IEEE/ACM Trans Comput Biol Bioinform. 2022 Jul-Aug;19(4):2409-2419. doi: 10.1109/TCBB.2021.3083930. Epub 2022 Aug 8.
RNA binding protein (RBP) is extensively involved in various cellular regulatory processes through the interaction with RNAs. Capturing the RBP binding preferences is fundamental for revealing the pathogenesis of complex diseases. Many experimental detection techniques are still time-consuming and labor-intensive, therefore, it is indispensable to develop a computational method with convincing accuracy. In this study, we proposed a CNN-BLSTM hybrid deep learning framework, named DeepDW, for predicting the RBP binding sites on RNAs with high-order encoding features of RNA sequence and secondary structure. The high-order encoding strategy was used to characterize the dependencies among adjacency nucleotides. For CNN-BLSTM hybrid model, DeepDW first employed two 1-D convolutional neural networks (CNNs) for learning the local features from high-order encoded matrices of RNA sequence and structure separately, and then applied two bidirectional long short-term memory networks (BLSTMs) to capture the global information in a higher level. Moreover, a series of experiments were carried out on 31 public datasets to evaluate our proposed framework, and DeepDW achieved superior performance than the state-of-the-art methods. The results indicated that the combination of high-order encoding method and CNN-BLSTM hybrid model had advantages in identifying RBP-RNA binding sites.

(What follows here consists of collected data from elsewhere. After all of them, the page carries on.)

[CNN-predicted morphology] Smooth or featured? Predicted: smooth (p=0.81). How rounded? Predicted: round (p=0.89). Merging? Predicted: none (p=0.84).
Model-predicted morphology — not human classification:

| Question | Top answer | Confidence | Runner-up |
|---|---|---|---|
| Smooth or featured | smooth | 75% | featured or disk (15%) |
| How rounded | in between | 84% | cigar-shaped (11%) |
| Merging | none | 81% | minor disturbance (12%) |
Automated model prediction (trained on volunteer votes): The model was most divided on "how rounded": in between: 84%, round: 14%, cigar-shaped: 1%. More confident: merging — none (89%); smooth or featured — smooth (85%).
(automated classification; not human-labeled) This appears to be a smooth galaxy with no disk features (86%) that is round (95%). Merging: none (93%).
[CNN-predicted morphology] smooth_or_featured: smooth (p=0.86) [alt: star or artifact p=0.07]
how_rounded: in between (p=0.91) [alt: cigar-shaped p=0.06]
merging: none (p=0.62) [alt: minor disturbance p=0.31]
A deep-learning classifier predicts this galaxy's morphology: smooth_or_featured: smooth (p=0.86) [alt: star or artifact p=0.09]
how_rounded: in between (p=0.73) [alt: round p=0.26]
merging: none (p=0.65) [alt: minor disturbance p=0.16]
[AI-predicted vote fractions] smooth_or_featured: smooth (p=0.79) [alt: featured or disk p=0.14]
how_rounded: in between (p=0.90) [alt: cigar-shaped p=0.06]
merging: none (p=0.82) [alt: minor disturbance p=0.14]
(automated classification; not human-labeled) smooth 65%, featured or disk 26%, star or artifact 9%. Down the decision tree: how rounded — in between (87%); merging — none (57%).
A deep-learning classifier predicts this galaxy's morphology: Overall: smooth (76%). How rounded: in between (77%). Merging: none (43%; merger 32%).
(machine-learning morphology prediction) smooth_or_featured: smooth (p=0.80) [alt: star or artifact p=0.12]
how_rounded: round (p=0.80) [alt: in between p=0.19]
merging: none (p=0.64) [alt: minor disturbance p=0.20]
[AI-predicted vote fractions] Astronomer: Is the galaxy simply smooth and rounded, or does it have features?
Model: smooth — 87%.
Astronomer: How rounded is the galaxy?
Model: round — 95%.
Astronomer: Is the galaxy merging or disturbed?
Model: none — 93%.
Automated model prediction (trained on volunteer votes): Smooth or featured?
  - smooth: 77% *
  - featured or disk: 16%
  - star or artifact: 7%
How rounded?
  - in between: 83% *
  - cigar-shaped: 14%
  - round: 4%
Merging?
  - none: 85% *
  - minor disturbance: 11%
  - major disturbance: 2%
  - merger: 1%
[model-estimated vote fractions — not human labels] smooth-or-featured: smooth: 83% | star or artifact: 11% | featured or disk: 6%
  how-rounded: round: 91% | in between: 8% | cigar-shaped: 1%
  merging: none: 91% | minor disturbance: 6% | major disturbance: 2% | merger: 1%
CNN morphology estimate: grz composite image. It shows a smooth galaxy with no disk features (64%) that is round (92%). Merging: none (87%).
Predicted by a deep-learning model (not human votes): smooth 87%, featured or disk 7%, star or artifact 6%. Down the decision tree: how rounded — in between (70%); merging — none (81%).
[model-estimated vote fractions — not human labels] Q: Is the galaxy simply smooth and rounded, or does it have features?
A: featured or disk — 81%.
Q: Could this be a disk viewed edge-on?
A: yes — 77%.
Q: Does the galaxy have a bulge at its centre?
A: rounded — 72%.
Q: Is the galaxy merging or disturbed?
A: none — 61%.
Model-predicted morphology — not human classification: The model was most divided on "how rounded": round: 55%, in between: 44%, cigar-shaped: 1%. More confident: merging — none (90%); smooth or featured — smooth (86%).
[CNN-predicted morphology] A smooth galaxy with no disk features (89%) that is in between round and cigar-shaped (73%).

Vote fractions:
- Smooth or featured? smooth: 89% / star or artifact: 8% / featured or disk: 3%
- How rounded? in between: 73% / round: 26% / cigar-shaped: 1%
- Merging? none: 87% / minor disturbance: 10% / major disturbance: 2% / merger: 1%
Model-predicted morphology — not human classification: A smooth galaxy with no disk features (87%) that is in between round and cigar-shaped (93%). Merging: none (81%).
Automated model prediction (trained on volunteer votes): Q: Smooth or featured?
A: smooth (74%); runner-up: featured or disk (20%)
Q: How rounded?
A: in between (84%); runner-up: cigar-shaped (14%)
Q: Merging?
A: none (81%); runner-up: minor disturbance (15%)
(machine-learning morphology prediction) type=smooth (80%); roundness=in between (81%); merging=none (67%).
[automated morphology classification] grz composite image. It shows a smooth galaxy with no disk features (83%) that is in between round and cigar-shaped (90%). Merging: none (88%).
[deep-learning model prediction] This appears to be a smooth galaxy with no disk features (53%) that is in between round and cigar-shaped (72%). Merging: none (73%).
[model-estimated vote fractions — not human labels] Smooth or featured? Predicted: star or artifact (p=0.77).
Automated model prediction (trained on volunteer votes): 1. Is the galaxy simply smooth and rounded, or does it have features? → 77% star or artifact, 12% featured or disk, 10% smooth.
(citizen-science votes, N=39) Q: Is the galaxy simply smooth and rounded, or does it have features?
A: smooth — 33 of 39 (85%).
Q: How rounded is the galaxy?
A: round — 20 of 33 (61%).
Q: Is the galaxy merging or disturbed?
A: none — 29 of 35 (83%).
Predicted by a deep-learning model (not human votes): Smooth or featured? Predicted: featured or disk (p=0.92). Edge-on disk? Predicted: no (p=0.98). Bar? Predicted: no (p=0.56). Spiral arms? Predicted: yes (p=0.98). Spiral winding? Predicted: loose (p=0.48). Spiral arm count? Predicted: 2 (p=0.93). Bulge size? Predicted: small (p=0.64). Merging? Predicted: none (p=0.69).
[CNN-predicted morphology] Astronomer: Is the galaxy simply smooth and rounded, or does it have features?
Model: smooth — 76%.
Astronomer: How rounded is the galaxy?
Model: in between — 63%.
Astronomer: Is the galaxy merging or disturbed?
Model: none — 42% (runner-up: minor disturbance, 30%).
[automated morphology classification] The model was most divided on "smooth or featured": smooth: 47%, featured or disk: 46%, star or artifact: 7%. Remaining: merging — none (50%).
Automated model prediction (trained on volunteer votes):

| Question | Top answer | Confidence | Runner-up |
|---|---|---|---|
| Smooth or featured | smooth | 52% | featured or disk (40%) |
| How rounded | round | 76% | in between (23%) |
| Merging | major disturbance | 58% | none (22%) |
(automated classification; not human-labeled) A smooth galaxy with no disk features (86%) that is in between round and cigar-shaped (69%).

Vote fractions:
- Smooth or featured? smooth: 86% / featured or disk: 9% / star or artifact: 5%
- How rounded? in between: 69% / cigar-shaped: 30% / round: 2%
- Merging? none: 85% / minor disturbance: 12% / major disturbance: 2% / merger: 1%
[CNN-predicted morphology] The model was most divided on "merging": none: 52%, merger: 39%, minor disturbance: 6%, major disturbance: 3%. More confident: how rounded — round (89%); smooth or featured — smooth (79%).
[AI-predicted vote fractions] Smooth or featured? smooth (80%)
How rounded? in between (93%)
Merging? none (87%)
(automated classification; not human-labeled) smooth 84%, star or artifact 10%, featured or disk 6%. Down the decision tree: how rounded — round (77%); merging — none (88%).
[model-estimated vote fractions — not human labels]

RNA 结合蛋白(RBP)通过与 RNA 的相互作用广泛参与各种细胞调控过程。捕获 RBP 结合偏好对于揭示复杂疾病的发病机制至关重要。许多实验检测技术仍然耗时耗力,因此,开发一种具有令人信服准确性的计算方法是必不可少的。在这项研究中,我们提出了一种 CNN-BLSTM 混合深度学习框架,称为 DeepDW,用于预测 RNA 上的 RBP 结合位点,该框架具有 RNA 序列和二级结构的高阶编码特征。高阶编码策略用于描述相邻核苷酸之间的依赖关系。对于 CNN-BLSTM 混合模型,DeepDW 首先使用两个 1-D 卷积神经网络(CNNs)分别从 RNA 序列和结构的高阶编码矩阵中学习局部特征,然后应用两个双向长短期记忆网络(BLSTMs)在更高层次上捕获全局信息。此外,在 31 个公共数据集上进行了一系列实验来评估我们提出的框架,DeepDW 优于最先进的方法。结果表明,高阶编码方法和 CNN-BLSTM 混合模型的结合在识别 RBP-RNA 结合位点方面具有优势。